Following Paul’s missionary methods, Allen then began to set up local leaders to provide oversight and guidance for the community, including the authority of offering the sacraments). It was seen as a locally adaptive missionary strategy. The ministry of a congregation was to be seen as the totality of what all its baptized members brought to the community. The phrase “to each according to their need, from each according to their ability” did not originate from the Communist Manifesto but from early Christian practice. And Roland Allen believed it to be relevant to his circumstances, and to the circumstances of every congregation.
We are a baptized community of Jesus followers. And the totality of ministry at Grace is the accumulation of what everyone brings to the community. To paraphrase Paul to the Corinthians, no one is unimportant to the whole community, and no one is indispensable to the community. We need each other, and our organic nature as a community develops according to the offered gifts and experiences of the whole at a given time. And often this is also “for a given time”. At the end of every staff meeting, we sing a song which I have to confess I sing reluctantly (maybe my English resistance to sentimentality) and confess that “What we have is here, here. What we have is here”. We are stating that all that we need to do God’s work is among us. We are a community of total ministry.
This is a way of life and any cultural shift takes time, and consistent leadership. It is hard work to find our place. It also requires a discerning spirit among us all to be able from time too time to invite others to see in themselves what we might see in them. This happens among us all, and not just from the top down. We ask, as I have said before, “what will God do with this one?” and we should add “what will God do with us all?”
We began this cultural journey of exploring ourselves as a baptized community at the Annual meeting at the end of January. The vestry has been going through your comments and conversations. And has decided, under the keen eye of our Senior Warden, to place your thoughts in three buckets which, inspired by the Berenstein Bears book, I have named “Inside, Outside, Upside down”. I think the Inside/Outside category titles speak for themselves. Upside down includes issues of marketing, branding, thinking beyond the norm, being open to the unknown and unusual.

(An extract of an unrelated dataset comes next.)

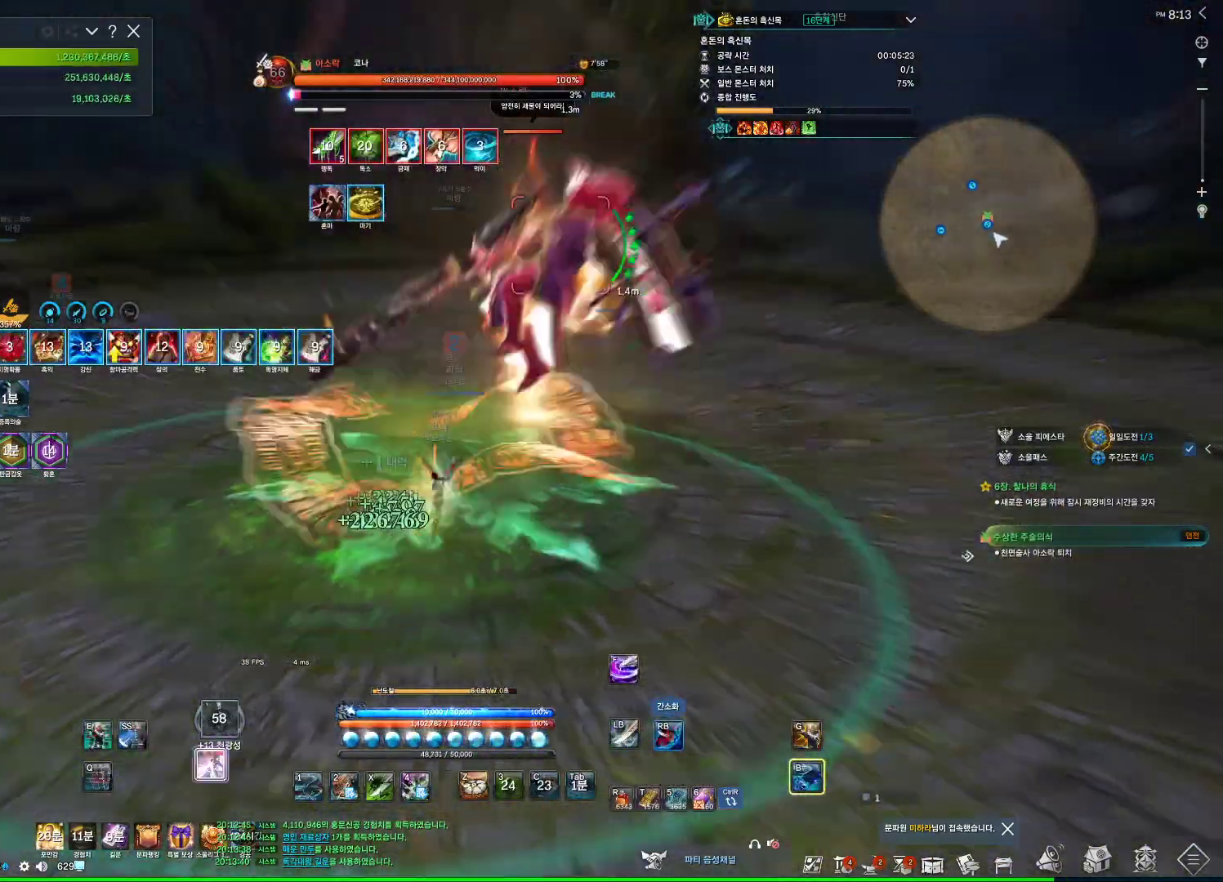
{"keys": ["w"], "mouse": ["right"], "events": [[100, "mouse_right", "up"], [167, "4", "down"], [233, "d", "up"], [300, "4", "up"], [300, "mouse_right", "down"], [433, "w", "down"]]}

The vestry have begun to prioritize a couple of things which they feel they can tackle – long term and short term – and they want to share with us all what they are seeing and thinking. On March 30th, as the preacher for the day, I have the opportunity to “control the narrative”. And I would like to invite us to gather for a new round of indaba. Without disturbing up the Lenten routine of services at 8 and 10, I am inviting us to gather after each service for 40 minutes in one of the three vestry groupings of your choice. The idea is to hear further from the vestry and add your own thoughts – to keep active the reality of the totality of our ministry. As each gives according to their ability, and receives according to their need, we will discern the will and mission of God for this time.
The Monday men’s bible study group, led by Phil Baxter, is studying Rowan Williams’ book “Being Disciples”. Williams opens the book by writing “We discover what’s involved in our Christian commitment not (of course!) by reading books about it but by the daily effort to live in a way that allows Jesus Christ to come though in our lives; we are caught up in the task of showing what we say is credible….So being a disciple means at least two things. It means very simply going on asking whether what we do, how we think and speak and act, is open to Christ and Christ’s Spirit, developing the skills of asking ourselves the difficult questions about our consistency and honesty, about how seriously we take what we say. And it is about we as Church go on being a learning community, how we grow in depth of relation with each other and God”. He adds, “Discipleship is about how we live, not only the decisions we make, not just the things believe, but a state of being”. That state of being is the make up of the totality of our ministry as a community, as Grace Church. It is the gift we offer in our year of triple Jubilee celebration.